Irwin took them on in the Journal: "Fifty years ago, Detroit's River Rouge plant sucked in iron and coal at one end and spat out an automobile at the other. Now, auto firms source component parts from a vast array of domestic and foreign suppliers. Has U.S. manufacturing been vaporized in the process? No…. The U.S. economy will face many challenges in coming decades, but as long as we do not stifle our dynamic economy…we need not fear that—as Mr. Roberts predicts—the U.S. will become a Third World nation."

Irwin's essay roused more than a few detractors, inflamed by his views on the economic necessity of outsourcing. His email was filled with a few smoke bombs for several weeks, mostly from jobless white-collar workers. "Trade has always been a contentious and controversial issue," Irwin says reflectively now. "But since the end of World War II, people have come to realize that economic isolation doesn't work. In the end, I'll be right on this one."

The Price of Rice
Like her colleagues, Nina Pavcnik is willing to wade into controversy. There's plenty of that—and heartbreak, too—in her specialty. Pavcnik is a specialist in the impact of globalization on child labor in developing countries. Born in Slovenia, Pavcnik first came to the U.S. as an exchange student in the mid-1980s. She came back to attend college at Yale and earned her doctorate in international economics from Princeton in 1999. As an associate professor of economics at Dartmouth, she has done much of her best-known research in collaboration with development economist Eric Edmonds, also an associate professor of economics at Dartmouth.

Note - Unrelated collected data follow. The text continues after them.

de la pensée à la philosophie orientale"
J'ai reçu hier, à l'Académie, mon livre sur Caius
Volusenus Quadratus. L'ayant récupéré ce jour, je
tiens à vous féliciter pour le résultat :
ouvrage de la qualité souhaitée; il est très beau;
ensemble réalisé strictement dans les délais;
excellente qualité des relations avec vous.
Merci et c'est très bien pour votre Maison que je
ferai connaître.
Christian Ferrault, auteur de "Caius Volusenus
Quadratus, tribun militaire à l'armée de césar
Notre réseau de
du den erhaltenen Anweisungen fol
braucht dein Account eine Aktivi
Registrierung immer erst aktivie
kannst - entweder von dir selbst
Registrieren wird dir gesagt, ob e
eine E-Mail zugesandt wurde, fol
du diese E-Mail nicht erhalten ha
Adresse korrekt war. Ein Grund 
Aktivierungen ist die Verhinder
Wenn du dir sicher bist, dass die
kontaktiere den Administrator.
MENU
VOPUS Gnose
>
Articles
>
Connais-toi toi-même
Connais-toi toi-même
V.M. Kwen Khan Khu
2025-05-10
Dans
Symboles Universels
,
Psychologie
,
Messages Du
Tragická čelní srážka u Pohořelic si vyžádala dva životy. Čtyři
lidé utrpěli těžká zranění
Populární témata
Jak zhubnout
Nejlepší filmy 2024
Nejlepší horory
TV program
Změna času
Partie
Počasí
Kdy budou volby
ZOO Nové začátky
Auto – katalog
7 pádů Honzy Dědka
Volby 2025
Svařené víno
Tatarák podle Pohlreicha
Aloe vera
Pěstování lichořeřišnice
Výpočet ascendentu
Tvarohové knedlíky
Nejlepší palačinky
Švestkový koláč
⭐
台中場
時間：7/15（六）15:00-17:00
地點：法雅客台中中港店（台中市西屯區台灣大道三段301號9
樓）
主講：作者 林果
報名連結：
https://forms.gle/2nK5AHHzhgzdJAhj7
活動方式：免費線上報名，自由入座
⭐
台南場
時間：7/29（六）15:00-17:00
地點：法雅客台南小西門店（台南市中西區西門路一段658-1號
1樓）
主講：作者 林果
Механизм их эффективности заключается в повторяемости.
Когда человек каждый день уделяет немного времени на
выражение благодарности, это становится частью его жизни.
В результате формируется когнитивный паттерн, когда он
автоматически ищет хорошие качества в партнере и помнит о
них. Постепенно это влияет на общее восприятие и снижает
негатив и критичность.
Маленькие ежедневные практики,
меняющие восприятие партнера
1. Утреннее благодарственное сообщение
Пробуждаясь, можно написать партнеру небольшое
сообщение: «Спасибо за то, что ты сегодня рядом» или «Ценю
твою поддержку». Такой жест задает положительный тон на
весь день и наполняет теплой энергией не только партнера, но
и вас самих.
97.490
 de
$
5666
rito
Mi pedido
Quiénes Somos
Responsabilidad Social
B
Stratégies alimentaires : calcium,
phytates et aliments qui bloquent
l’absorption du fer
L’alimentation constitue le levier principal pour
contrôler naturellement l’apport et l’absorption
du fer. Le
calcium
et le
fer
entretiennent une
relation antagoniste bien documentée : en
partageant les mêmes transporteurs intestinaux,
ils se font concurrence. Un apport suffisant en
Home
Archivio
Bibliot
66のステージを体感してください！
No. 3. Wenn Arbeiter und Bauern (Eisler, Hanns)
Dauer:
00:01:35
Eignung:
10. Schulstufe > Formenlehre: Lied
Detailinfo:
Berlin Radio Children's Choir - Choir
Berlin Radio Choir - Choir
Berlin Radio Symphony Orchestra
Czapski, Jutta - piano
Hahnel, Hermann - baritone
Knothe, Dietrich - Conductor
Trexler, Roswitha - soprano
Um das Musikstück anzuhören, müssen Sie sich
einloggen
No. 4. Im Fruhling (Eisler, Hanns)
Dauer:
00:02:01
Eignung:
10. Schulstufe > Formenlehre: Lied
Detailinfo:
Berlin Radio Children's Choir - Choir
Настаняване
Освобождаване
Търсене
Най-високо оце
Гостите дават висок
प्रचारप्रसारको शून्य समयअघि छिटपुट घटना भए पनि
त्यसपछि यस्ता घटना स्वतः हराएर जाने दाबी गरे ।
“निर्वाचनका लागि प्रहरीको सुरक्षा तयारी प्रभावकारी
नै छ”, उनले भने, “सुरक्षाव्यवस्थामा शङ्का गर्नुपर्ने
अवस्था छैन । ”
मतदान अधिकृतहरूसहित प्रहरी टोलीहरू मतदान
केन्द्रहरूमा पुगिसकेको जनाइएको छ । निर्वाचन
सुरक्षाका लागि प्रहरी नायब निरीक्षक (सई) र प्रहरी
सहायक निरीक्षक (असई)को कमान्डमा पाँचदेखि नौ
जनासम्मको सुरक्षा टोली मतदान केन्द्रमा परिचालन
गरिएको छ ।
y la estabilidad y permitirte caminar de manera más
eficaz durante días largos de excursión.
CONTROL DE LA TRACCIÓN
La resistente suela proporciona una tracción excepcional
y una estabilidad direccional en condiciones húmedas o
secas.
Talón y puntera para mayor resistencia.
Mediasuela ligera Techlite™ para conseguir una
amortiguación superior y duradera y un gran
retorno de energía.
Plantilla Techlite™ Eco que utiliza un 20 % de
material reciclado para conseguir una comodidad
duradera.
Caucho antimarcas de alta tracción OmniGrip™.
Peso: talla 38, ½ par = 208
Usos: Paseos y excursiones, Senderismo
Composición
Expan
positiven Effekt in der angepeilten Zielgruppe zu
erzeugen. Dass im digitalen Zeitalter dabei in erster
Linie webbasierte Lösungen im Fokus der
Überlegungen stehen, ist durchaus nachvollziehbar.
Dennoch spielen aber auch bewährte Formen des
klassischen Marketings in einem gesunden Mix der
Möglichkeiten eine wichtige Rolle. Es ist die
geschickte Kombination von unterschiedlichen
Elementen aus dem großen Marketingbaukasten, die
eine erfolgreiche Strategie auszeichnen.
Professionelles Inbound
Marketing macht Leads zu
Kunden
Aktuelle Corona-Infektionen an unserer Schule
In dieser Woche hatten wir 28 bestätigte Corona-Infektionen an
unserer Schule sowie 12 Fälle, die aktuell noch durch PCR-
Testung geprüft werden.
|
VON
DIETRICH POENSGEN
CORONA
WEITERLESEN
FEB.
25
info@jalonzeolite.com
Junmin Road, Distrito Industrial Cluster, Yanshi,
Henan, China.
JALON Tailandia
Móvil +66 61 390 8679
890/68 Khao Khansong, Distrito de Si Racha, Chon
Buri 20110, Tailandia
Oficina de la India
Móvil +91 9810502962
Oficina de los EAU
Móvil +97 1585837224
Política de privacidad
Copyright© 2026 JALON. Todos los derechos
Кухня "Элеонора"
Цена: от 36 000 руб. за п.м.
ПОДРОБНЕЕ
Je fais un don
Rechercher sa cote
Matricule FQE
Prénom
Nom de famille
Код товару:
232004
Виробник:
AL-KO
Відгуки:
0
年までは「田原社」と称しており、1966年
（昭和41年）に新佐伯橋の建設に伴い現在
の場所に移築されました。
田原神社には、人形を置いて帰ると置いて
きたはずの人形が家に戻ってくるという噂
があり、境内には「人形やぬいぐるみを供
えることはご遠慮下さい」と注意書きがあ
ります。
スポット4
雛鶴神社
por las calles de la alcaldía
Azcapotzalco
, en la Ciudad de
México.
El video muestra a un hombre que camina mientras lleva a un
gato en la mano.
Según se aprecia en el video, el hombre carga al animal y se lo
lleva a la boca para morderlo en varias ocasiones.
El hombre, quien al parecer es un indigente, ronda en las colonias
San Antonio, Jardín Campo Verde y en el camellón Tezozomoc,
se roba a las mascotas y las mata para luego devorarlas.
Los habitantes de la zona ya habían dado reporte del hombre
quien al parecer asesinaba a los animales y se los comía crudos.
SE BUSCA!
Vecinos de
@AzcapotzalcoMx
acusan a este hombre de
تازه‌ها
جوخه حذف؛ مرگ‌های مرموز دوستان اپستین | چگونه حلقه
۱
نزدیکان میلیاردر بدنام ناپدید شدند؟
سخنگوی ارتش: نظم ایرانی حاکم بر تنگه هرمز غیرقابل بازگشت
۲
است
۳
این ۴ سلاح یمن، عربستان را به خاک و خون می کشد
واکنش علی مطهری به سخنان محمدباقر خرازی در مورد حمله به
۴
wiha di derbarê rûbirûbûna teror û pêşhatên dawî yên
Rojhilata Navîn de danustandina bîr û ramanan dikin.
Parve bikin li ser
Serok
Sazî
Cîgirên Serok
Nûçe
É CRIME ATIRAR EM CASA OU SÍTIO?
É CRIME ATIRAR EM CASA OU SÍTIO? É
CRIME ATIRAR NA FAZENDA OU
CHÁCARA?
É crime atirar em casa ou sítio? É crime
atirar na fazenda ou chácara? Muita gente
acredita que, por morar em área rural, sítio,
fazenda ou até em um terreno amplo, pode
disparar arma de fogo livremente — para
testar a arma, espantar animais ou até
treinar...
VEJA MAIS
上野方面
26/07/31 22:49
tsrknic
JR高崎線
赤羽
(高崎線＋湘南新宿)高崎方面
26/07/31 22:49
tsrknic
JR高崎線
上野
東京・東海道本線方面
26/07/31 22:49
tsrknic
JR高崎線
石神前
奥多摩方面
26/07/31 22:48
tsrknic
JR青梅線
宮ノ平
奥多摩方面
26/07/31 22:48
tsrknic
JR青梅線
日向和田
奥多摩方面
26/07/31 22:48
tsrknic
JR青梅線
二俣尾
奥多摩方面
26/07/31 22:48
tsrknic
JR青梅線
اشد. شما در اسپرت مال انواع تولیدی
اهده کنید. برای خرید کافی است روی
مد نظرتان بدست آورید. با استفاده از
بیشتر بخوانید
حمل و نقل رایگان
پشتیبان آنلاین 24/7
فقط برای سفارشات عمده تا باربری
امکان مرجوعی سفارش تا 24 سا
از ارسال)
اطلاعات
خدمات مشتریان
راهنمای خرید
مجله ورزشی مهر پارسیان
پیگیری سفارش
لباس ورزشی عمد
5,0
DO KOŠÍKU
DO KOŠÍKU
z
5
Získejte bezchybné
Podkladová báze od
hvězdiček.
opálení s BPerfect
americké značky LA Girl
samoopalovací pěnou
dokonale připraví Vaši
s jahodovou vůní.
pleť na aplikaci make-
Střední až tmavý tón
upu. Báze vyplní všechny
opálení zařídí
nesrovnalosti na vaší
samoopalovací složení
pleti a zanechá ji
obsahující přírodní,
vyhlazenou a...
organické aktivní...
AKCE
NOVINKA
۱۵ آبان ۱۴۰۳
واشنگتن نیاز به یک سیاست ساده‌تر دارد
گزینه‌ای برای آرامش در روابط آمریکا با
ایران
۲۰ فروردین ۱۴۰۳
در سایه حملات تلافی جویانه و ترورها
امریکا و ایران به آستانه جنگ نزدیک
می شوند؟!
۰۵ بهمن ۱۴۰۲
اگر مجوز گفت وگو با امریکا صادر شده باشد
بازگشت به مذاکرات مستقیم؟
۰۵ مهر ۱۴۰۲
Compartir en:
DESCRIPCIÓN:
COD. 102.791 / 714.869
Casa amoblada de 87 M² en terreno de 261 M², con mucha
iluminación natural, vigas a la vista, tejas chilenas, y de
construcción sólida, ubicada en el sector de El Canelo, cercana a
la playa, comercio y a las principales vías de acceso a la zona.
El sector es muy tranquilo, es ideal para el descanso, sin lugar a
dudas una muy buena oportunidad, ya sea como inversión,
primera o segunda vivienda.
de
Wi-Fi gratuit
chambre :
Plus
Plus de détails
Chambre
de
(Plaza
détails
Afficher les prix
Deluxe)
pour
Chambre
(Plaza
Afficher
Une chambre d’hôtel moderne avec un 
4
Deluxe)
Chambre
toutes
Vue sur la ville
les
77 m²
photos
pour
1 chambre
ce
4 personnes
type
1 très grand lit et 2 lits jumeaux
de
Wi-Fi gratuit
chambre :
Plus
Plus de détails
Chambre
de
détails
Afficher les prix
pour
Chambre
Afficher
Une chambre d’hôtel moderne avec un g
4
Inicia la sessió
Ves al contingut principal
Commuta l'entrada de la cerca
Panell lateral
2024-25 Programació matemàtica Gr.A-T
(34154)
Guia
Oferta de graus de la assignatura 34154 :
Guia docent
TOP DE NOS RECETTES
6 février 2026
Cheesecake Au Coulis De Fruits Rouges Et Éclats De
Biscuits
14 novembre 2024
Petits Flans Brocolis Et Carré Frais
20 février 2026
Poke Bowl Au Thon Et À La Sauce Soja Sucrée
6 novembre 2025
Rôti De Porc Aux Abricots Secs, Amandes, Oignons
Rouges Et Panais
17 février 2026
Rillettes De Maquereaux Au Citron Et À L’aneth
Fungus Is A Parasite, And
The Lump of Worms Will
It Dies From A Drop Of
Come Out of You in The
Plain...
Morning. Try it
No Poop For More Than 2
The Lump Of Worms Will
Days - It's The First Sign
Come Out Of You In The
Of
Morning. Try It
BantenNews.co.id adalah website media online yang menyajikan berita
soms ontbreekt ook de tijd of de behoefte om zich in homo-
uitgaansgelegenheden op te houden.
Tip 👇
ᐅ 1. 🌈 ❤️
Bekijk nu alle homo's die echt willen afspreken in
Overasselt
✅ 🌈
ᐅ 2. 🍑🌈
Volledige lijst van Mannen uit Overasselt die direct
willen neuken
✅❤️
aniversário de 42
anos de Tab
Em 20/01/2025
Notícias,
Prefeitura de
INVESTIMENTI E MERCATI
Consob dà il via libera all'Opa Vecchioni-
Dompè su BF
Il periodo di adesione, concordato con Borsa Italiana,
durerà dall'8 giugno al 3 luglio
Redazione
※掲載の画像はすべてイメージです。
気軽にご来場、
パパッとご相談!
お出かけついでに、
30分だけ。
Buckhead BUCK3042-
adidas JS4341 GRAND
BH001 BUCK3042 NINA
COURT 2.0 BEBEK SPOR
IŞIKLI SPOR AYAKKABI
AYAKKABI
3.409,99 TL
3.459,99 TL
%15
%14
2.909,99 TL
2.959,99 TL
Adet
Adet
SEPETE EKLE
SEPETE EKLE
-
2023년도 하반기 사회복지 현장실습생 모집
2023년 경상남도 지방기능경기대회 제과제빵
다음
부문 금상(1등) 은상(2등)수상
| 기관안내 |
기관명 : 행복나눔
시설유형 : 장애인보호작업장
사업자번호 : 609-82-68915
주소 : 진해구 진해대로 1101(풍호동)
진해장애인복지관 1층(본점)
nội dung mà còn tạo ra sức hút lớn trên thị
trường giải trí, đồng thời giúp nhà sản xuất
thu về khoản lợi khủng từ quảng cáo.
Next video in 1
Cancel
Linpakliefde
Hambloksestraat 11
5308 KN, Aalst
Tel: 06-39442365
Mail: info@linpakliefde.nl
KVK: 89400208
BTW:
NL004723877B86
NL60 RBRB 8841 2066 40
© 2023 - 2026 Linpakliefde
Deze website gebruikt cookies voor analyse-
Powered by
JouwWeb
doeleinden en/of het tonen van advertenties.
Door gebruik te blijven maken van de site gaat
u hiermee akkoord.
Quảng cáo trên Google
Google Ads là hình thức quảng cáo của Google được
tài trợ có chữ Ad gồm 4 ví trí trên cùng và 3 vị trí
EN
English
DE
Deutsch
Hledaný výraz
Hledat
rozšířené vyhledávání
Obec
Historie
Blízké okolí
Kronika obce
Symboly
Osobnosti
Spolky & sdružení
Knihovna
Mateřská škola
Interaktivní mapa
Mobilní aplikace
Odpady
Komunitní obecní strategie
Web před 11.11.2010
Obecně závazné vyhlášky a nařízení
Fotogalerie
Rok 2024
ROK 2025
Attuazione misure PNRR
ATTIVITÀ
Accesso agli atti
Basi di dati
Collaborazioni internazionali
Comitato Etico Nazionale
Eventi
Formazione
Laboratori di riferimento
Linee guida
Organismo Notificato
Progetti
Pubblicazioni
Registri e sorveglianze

In an article published last year in the Journal of Human Resources, Edmonds disproved a popular misconception: that child labor was a function of parental neglect or ignorance about the benefits of education. (Based on that notion, many countries had tried—unsuccessfully—to outlaw child labor with educational initiatives and laws.) Edmonds found that child labor was a direct result of poverty. Vietnam offered the best data. Some 3,000 households were studied from 1993 to 1998. That was a period of rapid economic growth for the nation, during which it became one of the world's top rice exporters. In that five-year period, the number of working children fell by nearly a third, which the two professors attributed largely to rising incomes.

Only six months earlier, the two professors had published another headline-grabbing study that suggested globalization would help, not harm, the children of the Third World. In a research report for the National Bureau for Economic Research, Edmonds and Pavcnik said trade liberalization likely led to a drop in child labor in Vietnam. When the Vietnamese government lifted restrictions on the rice trade in the 1990s, prices jumped. The two professors found that higher rice prices led to higher income for rural families, who then pulled their children from the fields. Did these rural parents send their children to school? "We do not know the answer to that because we didn't have appropriate data to examine this question," Pavcnik says. "We can only hope."

Policymakers took note. After the papers were published, Pavcnik and Edmonds were asked to discuss their findings with staffers at several international economic institutions, including the World Bank in Washington, D.C. and the Organisation for Economic Co-operation and Development in Paris.

Also like her colleagues, Pavcnik is a strong free-trade advocate, in part because her research shows it has potential to benefit those who are least powerful in societies: the children. These days, she is studying the impact of globalization on the children of India, where data also allow her to look at implications of trade reform for children's school attendance and to examine whether short-term exposure to trade reform has lasting impacts on children's educational attainment by affecting their literacy and school completion. She says her research will likely be published as a working paper later this year.